🤖 AI Summary
Existing in-situ camera-based monitoring of anthropogenic floating debris in urban rivers suffers from low accuracy and poor robustness. To address this, we propose an automated monitoring method that tightly integrates geometric modeling with deep learning. First, a projection geometric model is established via joint calibration of intrinsic and extrinsic camera parameters to enable reliable 2D-to-3D size mapping. Second, we systematically analyze the impact of data leakage and negative sample selection on detection performance and introduce a regression-based correction module to enhance dimensional estimation accuracy.

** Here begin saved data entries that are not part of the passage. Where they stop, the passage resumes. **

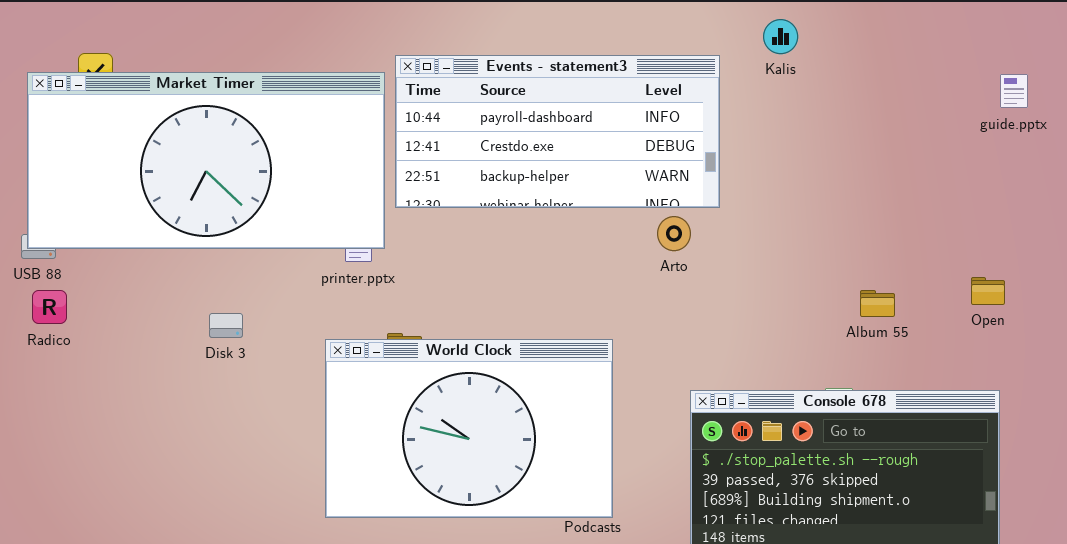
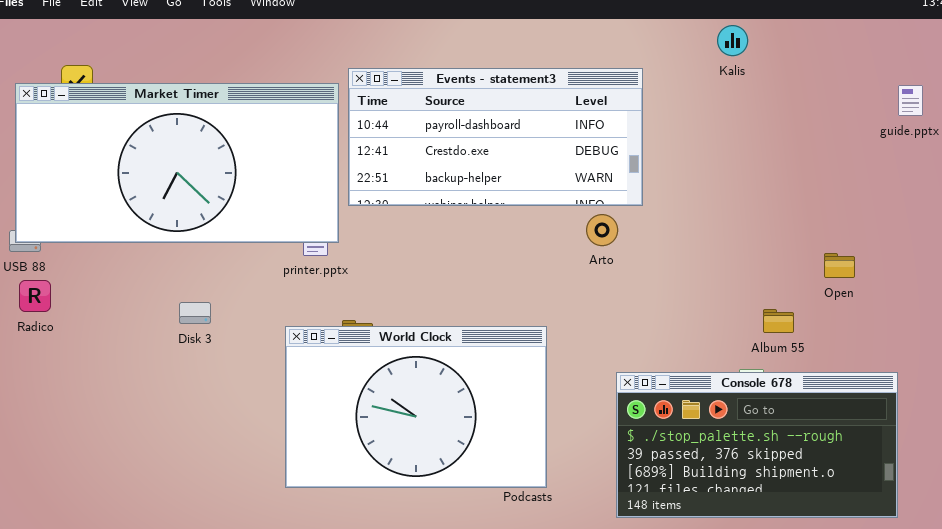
Kalis: [763,19,798,54] -> [717,25,748,56], moved
Open: [971,277,1005,305] -> [824,253,855,278], moved
Album 55: [860,290,895,317] -> [763,309,794,333], moved

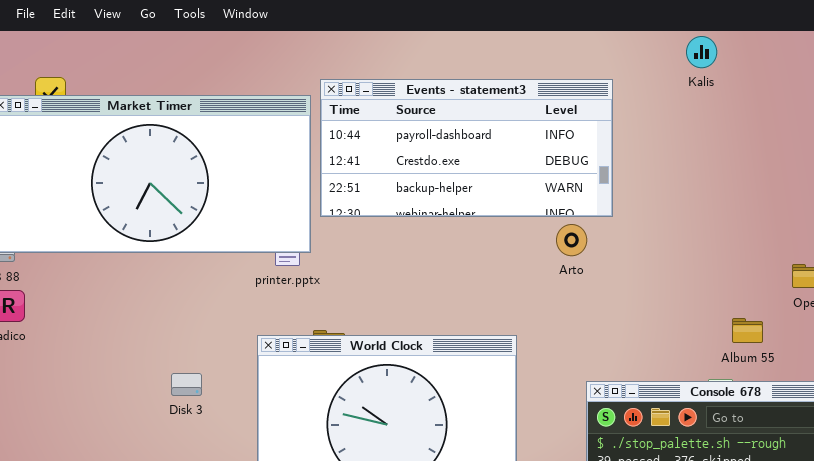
Disk 3: [179,302,211,324] -> [171,373,202,396], moved

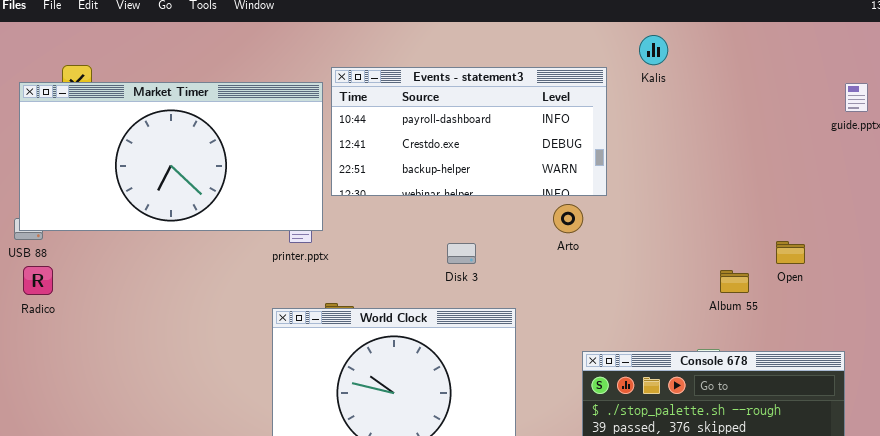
Kalis: [686,36,717,68] -> [639,35,668,65], moved
Album 55: [732,318,763,343] -> [720,270,749,293], moved
Disk 3: [171,373,202,396] -> [447,243,476,264], moved

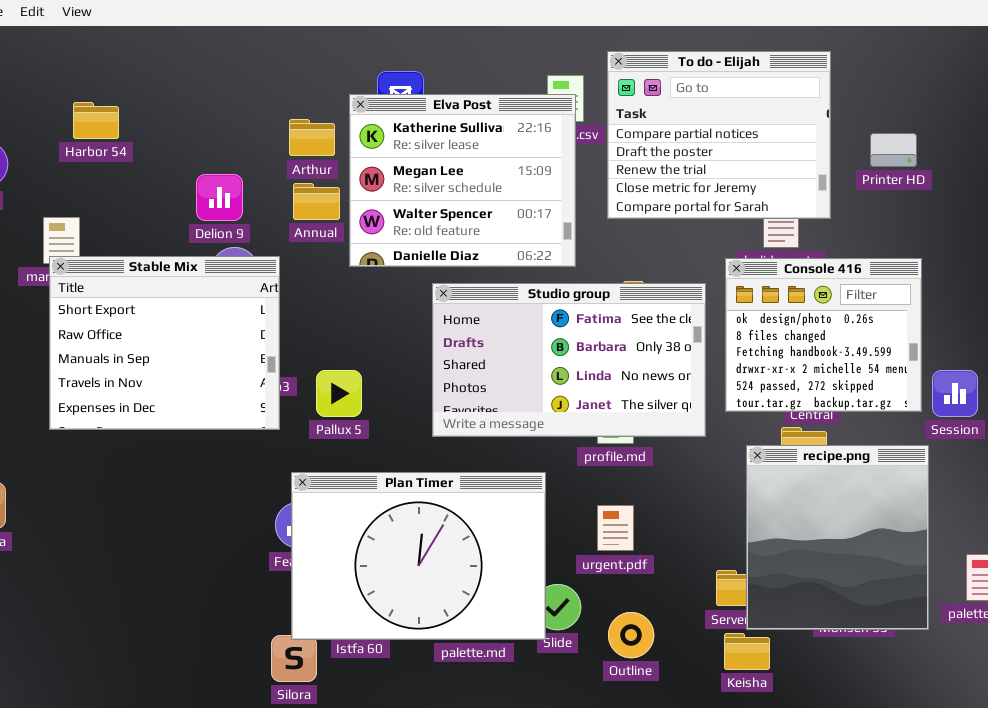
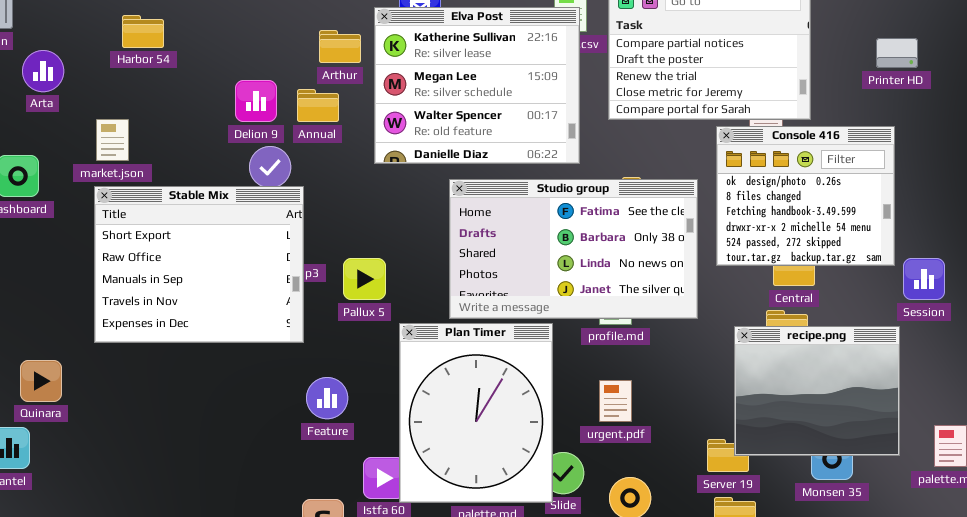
Printer HD: [870,133,917,167] -> [876,38,918,68], moved
Annual: [293,183,340,220] -> [297,89,339,122], moved
Stable Mix: [49,256,280,430] -> [94,186,304,343], moved
Console 416: [725,258,922,412] -> [716,126,895,266], moved
recipe.png: [746,445,929,630] -> [734,326,900,456], resized
Plan Timer: [291,472,546,640] -> [399,323,553,503], resized

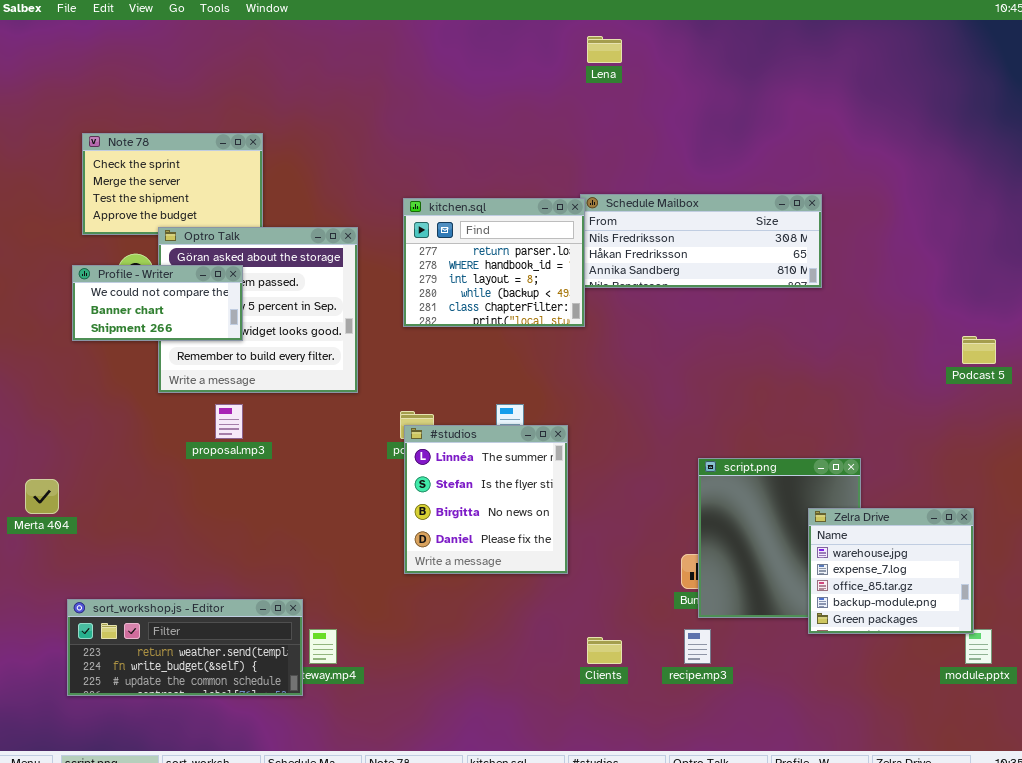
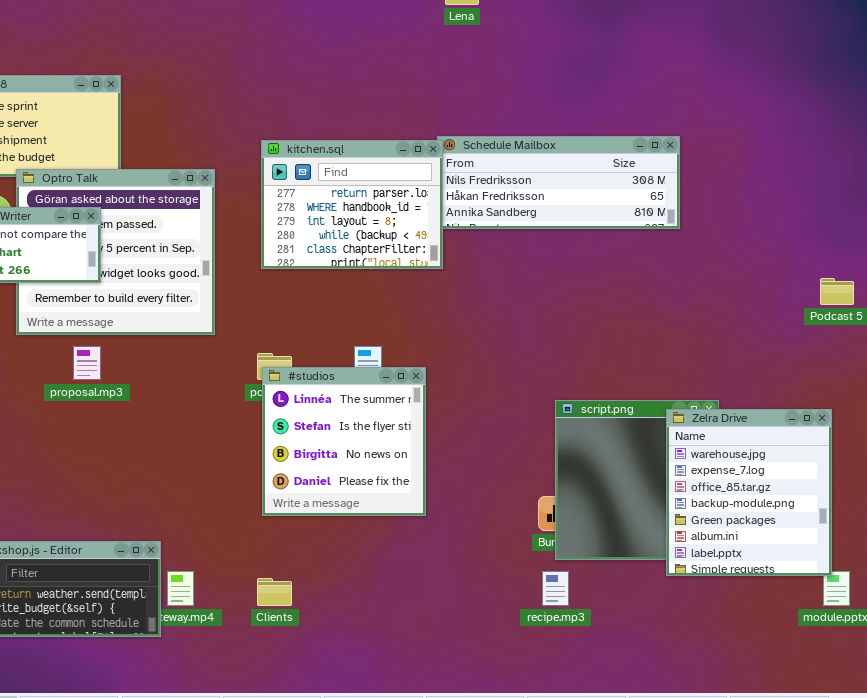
Zelra Drive: [808,508,974,634] -> [666,409,832,576], resized
Clients: [587,637,622,664] -> [257,578,292,606], moved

Building upon comparative evaluation of multi-object detection architectures, we adopt a lightweight, efficient model achieving high-precision detection (mAP@0.5 = 89.3%) and real-time inference (>25 FPS) under challenging conditions—including complex illumination, occlusion, and water surface disturbance. This work pioneers the deep integration of geometric constraints into an end-to-end floating debris quantification pipeline, demonstrating the feasibility of a low-cost, reproducible, and highly robust intelligent monitoring system for urban water bodies.
📝 Abstract
The proliferation of floating anthropogenic debris in rivers has emerged as a pressing environmental concern, exerting a detrimental influence on biodiversity, water quality, and human activities such as navigation and recreation. The present study proposes a novel methodological framework for the monitoring the aforementioned waste, utilising fixed, in-situ cameras. This study provides two key contributions: (i) the continuous quantification and monitoring of floating debris using deep learning and (ii) the identification of the most suitable deep learning model in terms of accuracy and inference speed under complex environmental conditions. These models are tested in a range of environmental conditions and learning configurations, including experiments on biases related to data leakage. Furthermore, a geometric model is implemented to estimate the actual size of detected objects from a 2D image. This model takes advantage of both intrinsic and extrinsic characteristics of the camera. The findings of this study underscore the significance of the dataset constitution protocol, particularly with respect to the integration of negative images and the consideration of temporal leakage. In conclusion, the feasibility of metric object estimation using projective geometry coupled with regression corrections is demonstrated. This approach paves the way for the development of robust, low-cost, automated monitoring systems for urban aquatic environments.